TASK DETAILS: Going line by line through the entries, count those containing "buttons" and state only the result.

PROVIDED DATA:
■ ■ ■ ■

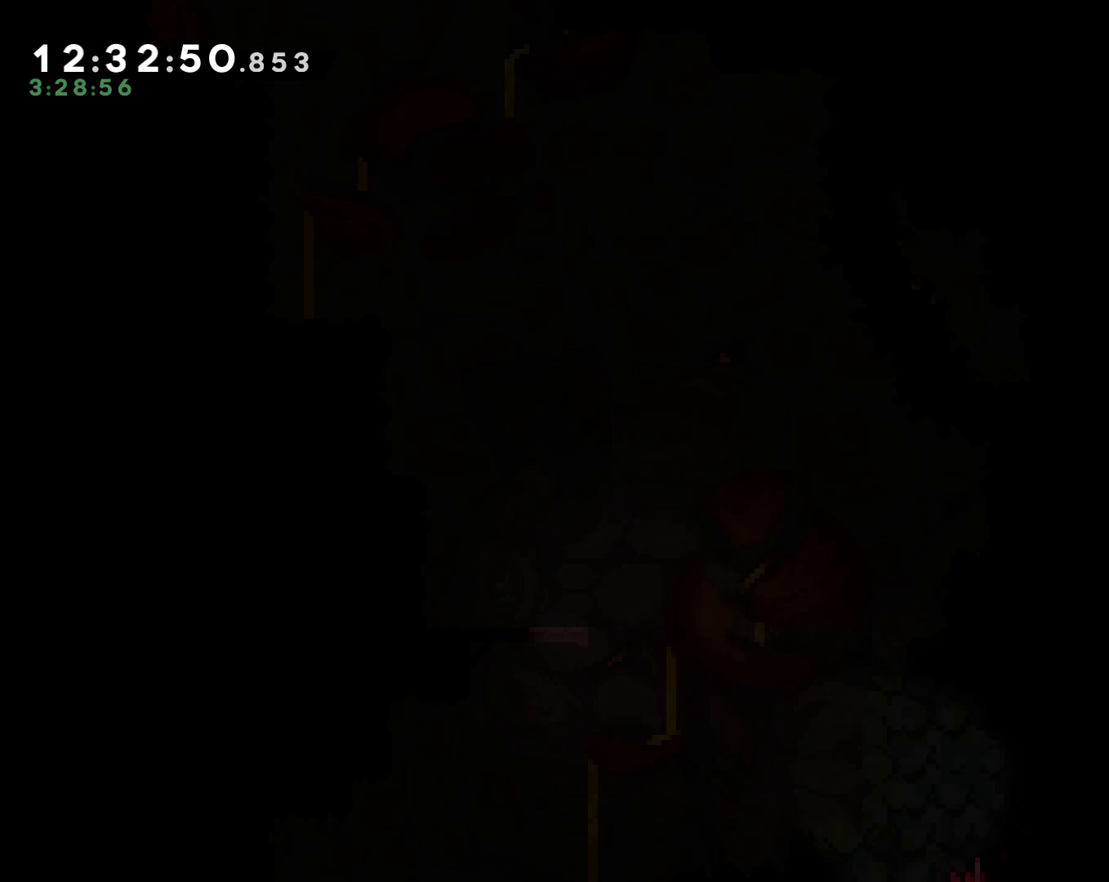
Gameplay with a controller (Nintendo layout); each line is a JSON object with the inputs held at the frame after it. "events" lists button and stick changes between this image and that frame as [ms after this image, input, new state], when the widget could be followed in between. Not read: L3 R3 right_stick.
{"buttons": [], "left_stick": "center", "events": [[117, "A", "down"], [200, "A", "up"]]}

■ ■ ■ ■

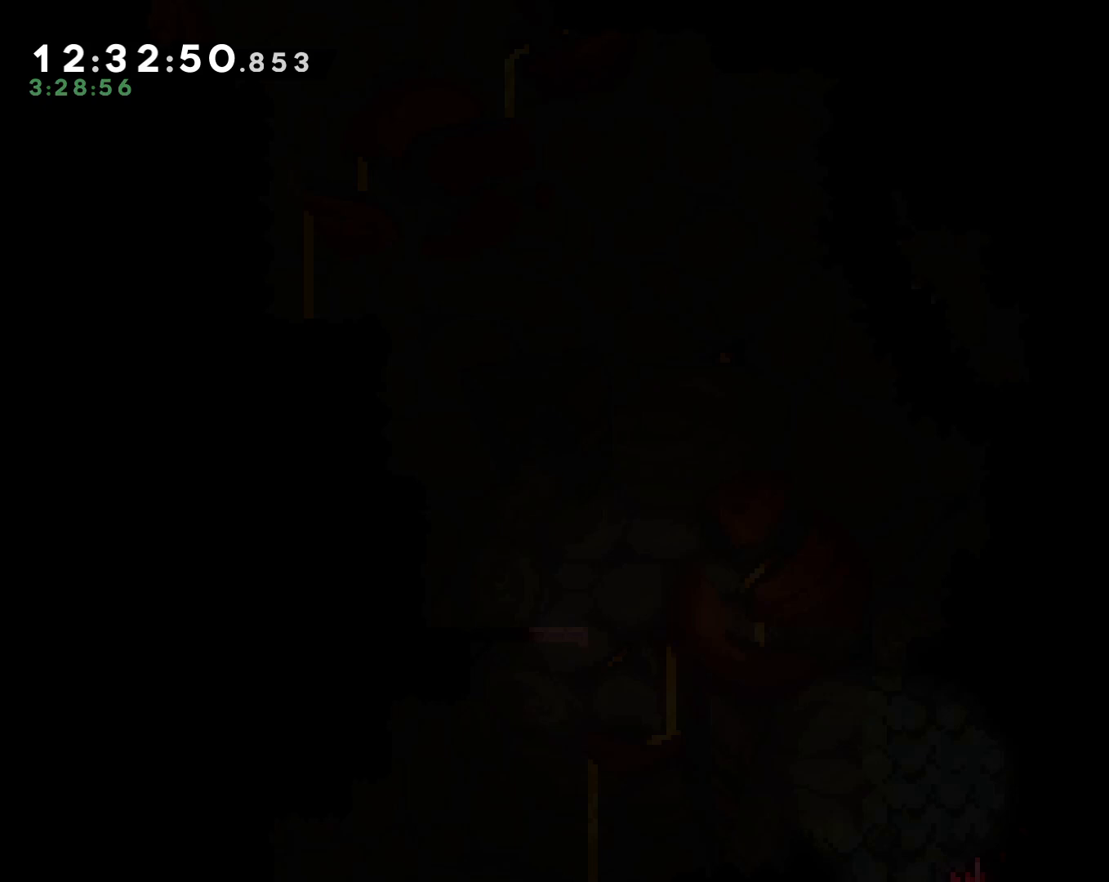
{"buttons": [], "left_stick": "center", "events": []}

■ ■ ■ ■

YOUR RESPONSE: 2